Moody’s Analytics Forecasts 11% Drop in Retail Rents This Year
Pressured by rising e-commerce even before the COVID-19 crisis and now burdened with wide-scale store closures, retail rents could drop 11 percent in 2020, said Moody’s Analytics, New York.
“The COVID-19 pandemic has prompted unprecedented challenges in the economy, and multifamily and commercial real estate markets are changing rapidly as a result,” said Moody’s Analytics Head of Commercial Real Estate Economics Victor Calanog. “Store closures have made it difficult for retail tenants to pay rent, which has negatively impacted landlords. It is not yet clear how effective government support will be in this sector.”

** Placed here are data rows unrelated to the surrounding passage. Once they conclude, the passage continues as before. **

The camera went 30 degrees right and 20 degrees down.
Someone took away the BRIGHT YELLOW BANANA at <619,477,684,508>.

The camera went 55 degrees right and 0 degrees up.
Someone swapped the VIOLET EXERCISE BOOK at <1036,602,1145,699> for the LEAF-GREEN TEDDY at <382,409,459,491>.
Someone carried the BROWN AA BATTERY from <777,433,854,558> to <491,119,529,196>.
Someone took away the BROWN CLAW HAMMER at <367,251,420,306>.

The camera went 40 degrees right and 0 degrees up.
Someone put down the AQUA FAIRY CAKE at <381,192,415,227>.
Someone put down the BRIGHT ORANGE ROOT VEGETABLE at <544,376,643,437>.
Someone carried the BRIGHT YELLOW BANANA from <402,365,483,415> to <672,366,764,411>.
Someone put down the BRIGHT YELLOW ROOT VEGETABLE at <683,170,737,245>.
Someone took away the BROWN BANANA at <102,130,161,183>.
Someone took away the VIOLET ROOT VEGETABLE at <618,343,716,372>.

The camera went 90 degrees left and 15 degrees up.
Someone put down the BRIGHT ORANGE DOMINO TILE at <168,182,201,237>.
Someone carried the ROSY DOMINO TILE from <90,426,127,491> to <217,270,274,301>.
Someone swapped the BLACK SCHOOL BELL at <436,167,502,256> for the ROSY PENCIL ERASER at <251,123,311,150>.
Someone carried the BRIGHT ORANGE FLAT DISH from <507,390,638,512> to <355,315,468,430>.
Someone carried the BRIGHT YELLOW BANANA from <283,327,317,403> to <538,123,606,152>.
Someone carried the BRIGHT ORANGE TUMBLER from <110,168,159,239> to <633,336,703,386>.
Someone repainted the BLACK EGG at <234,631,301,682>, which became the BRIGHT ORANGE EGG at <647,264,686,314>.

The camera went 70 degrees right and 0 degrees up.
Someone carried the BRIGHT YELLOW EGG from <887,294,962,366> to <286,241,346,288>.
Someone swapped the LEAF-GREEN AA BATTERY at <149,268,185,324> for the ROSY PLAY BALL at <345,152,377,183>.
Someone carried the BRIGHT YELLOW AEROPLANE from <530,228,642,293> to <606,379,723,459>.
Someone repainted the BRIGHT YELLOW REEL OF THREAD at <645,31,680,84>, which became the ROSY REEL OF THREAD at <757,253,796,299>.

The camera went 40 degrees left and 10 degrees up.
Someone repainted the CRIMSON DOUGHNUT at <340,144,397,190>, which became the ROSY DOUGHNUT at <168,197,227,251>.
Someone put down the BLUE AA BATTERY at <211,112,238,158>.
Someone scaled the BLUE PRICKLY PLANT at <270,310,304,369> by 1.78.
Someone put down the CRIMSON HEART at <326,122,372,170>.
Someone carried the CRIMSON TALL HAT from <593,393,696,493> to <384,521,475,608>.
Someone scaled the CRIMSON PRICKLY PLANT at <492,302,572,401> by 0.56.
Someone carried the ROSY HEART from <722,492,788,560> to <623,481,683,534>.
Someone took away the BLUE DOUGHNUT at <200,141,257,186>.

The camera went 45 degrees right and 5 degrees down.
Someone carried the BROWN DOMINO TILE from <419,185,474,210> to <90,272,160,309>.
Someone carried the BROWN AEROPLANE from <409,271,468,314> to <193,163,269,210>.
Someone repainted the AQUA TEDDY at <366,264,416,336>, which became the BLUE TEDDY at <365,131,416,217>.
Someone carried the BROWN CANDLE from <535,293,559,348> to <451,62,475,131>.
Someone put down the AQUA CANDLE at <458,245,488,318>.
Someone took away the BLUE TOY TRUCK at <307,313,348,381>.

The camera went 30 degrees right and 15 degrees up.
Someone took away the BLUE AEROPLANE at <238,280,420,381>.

National retail vacancies will likely rise past historic highs, which will push effective rents down, the report said. An 11 percent drop would constitute nearly twice the total decline in rents the retail sector experienced during and after the Great Recession.
Calanog noted the office sector could also see great distress given the severity of the downturn and social distancing policies implemented to combat the pandemic. National office vacancies could break the 20 percent mark by 2021 as more and more employers execute remote working policies and effective rents in some markets such as New York may fall by close to 25 percent.
“By contrast, industrial and multifamily properties are likely to fare better,” Calanog said. “Vacancies are still projected to rise and effective rents are expected to turn negative, but the impact will not be as severe as on retail and office properties.”
But under one potential situation, Moody’s Analytics’ “protracted slump” worst-case scenario, which assumes GDP contracts by more than 30 percent (annualized) in the second quarter, negative net absorption could approach 200 million square feet for the year and next year could see nearly 70 million square feet of negative net absorption. This severe situation could push the industrial sector’s vacancy rate up to 12.8 percent by year-end 2021. Average asking rents and average effective rents could decline 3.5 percent and 6.0 percent, respectively, by December 2021, the report said.
“The impact on the industrial sector could come with more of a lag than other sectors,” said Moody’s Analytics REIS Senior Economist Barbara Byrne Denham. “This is because most leases are locked in and the impact on trade is more ambiguous. But to be sure, the shutdown in the economy will still hurt the industrial sector, and significant new construction that had been underway will only compound the problem.”